This notebook will focus on what target of joining data, how the process going and what to do with output
- Gathering/combining from multiple files into one, call it clean_data, file type: tsv.
- Master SKU will be handling in separated notebook, which returns clean master file, call it clean_SKU.
- Joining clean_data and clean_SKU, group by order and sum of billedCBM
- Raw masterSKU will be put in MasterSKU folder, the rule is one file at the time, user must delete old file before uploading new one.
- Raw data file will be put in one of those, depending on data has been merged or not:
- If data has already merged, put it in folder DatatoHandle. xlsx file need to have needed data in first sheet (sheet 1).
- If data is raw (download from system mail), it must be put in folder DatatoMerge, there is another notebook in charged of merging those file into one for further usage.
- After handling, output will be return to the same folder with notebook:
- Naming: all output file must have prefix 'clean' with cleaning from raw file, 'output' with result from manipulating dataframe.

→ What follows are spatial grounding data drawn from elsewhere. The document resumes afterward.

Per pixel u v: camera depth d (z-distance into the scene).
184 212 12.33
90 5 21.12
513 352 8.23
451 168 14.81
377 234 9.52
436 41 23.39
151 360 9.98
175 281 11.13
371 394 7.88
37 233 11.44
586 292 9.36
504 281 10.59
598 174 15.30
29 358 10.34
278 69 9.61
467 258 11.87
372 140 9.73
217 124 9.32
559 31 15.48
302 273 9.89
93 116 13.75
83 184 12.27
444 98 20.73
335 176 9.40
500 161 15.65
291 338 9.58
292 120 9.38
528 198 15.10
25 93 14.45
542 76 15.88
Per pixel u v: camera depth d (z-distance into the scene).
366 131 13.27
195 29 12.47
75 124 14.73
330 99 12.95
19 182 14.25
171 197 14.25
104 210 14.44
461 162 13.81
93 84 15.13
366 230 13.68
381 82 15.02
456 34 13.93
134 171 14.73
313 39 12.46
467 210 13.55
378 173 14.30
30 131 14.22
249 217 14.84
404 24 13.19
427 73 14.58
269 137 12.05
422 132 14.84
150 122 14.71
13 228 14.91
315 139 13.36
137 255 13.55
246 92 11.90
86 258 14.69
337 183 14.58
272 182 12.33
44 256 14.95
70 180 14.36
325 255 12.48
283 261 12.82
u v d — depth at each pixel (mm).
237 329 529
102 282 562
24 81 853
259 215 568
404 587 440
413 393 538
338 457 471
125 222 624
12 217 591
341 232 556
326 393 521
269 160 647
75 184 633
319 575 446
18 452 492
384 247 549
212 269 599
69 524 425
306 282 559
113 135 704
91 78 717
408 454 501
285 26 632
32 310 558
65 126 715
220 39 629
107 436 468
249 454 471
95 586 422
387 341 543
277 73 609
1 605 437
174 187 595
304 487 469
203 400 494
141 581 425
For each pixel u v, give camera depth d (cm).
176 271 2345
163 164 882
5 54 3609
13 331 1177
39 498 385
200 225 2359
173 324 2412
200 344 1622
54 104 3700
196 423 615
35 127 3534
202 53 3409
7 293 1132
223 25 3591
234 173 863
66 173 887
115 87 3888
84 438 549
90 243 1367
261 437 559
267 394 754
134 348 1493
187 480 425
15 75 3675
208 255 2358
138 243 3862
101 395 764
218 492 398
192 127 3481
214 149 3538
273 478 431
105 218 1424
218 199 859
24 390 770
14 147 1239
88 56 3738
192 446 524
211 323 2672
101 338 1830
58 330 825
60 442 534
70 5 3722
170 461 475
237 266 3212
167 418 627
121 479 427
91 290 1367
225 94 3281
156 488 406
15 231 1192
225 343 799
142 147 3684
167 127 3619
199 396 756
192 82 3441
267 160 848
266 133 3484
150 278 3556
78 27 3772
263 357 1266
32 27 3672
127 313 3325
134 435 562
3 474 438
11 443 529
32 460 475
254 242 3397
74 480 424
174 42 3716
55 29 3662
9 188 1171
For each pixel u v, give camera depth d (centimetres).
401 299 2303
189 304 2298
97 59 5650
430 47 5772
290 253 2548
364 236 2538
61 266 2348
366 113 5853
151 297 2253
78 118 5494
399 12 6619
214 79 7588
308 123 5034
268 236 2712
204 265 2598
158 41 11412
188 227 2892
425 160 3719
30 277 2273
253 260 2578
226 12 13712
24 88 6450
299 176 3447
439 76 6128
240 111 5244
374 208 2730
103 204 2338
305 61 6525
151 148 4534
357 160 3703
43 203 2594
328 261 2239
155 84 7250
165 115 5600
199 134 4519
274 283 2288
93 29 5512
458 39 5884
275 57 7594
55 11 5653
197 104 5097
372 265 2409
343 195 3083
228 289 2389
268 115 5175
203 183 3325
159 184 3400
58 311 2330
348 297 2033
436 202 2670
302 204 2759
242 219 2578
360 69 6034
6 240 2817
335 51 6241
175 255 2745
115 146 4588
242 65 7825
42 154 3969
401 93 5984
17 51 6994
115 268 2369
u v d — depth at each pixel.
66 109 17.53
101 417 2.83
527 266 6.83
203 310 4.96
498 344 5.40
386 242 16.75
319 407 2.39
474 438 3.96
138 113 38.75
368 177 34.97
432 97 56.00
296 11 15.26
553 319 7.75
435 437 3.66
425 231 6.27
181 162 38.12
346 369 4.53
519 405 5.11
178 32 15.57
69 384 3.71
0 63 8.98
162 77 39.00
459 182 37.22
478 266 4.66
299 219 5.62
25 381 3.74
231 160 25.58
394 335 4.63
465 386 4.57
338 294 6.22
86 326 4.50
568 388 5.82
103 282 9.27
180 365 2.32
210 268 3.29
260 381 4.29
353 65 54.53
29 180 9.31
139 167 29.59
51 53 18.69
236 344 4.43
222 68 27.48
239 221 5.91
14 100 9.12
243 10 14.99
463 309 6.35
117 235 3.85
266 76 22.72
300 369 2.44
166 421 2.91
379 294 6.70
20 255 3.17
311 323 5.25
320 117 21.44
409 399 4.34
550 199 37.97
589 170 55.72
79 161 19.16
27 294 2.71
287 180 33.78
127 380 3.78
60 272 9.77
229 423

- Included datetime or convention, maybe we need to define naming convention for raw files
- In tsv format
- Move old file to storage folder, the notebook must have checking step to move old file into storage
To be clear, the automation is currently not possible via Make. All files are stored in Google Drive, so there will be a step to mount Drive when using Google Colab. Moreover, ipynb file just runs manually.
These steps below just to intend that automation would be possible in future
- Folder for upload raw files will be share to the team
- Folder contains storage files also be shared
Below describes overall processes, each process is defined in each notebook.
- Receive raw file from Drive
- Handling and return clean master SKU file
- Receive raw data file from Drive
- Handling and return clean data file
- From clean master SKU and clean data file, join data frames.
- After joined, use aggregate function to return output file.
- Order
- CBM of WH
- CBM of TP